林悦儿左右瞟了一眼,声音压得更低,仿佛怕惊扰了什么,眼神里却闪烁着恶意的光芒:“我听人提过一嘴,陆团长是在外面执行秘密任务时,在荒郊野岭捡到她的。你们想想,一个穿得干干净净、长得又这么扎眼的小姑娘,平白无故出现在那种前不着村后不着店的地方,这本身……它就说不通啊!符合逻辑吗?”

她的话,像一块巨石投入看似平静的湖面。

“悦儿同志,你……你的意思是,她来历不正?”王婶子倒吸一口凉气,眼睛都瞪大了。

“哎哟,我可没这么说,”林悦儿立刻摆手,一副“你别害我”的表情,但话里的钉子却砸得实实在在,“我就是觉得这事儿太蹊跷,心里放不下。

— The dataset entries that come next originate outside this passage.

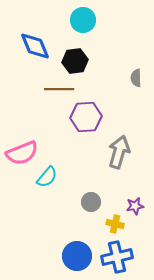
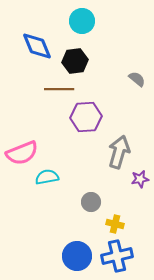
cyan circle: moved 1 px left, 1 px down
blue diamond: moved 2 px right
gray semicircle: moved 1 px right, 1 px down; rotated 132 degrees clockwise
cyan semicircle: rotated 140 degrees counterclockwise
purple star: moved 5 px right, 27 px up
blue cross: moved 1 px up
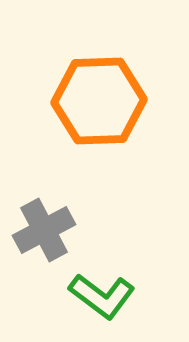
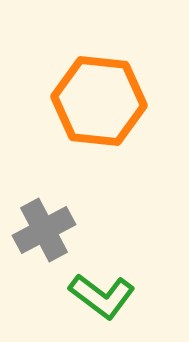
orange hexagon: rotated 8 degrees clockwise
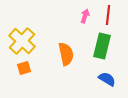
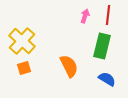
orange semicircle: moved 3 px right, 12 px down; rotated 15 degrees counterclockwise
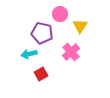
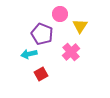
purple pentagon: moved 1 px down; rotated 10 degrees clockwise
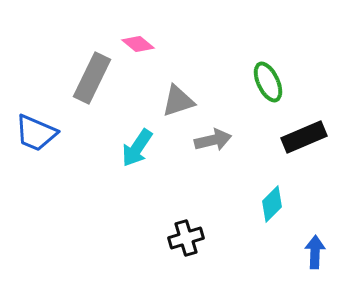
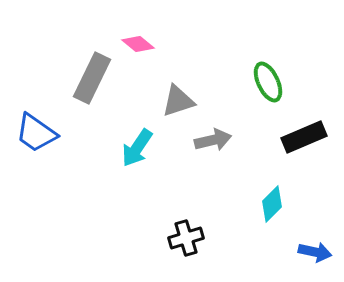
blue trapezoid: rotated 12 degrees clockwise
blue arrow: rotated 100 degrees clockwise
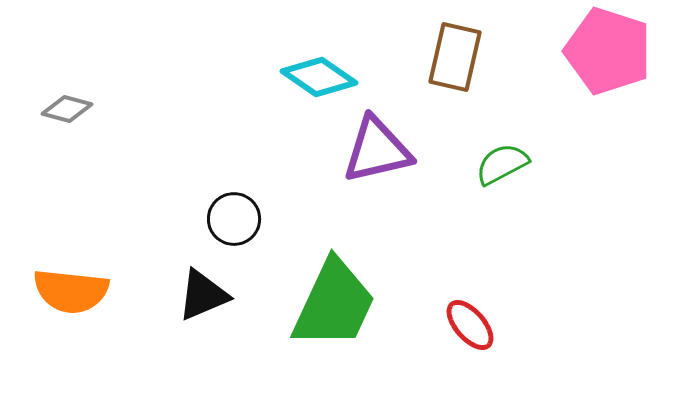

而且你们发现没有?她来了也有些日子了,除了陆团长和他那个警卫员陈大川,几乎不跟任何人打交道。陆团长把她护得那叫一个严实,连我们这些老熟人、老战友想上楼关心一下,都近不了身。这要是心里没鬼,身世清白,干嘛这么藏着掖着?咱们这大院,难道还不安全吗?”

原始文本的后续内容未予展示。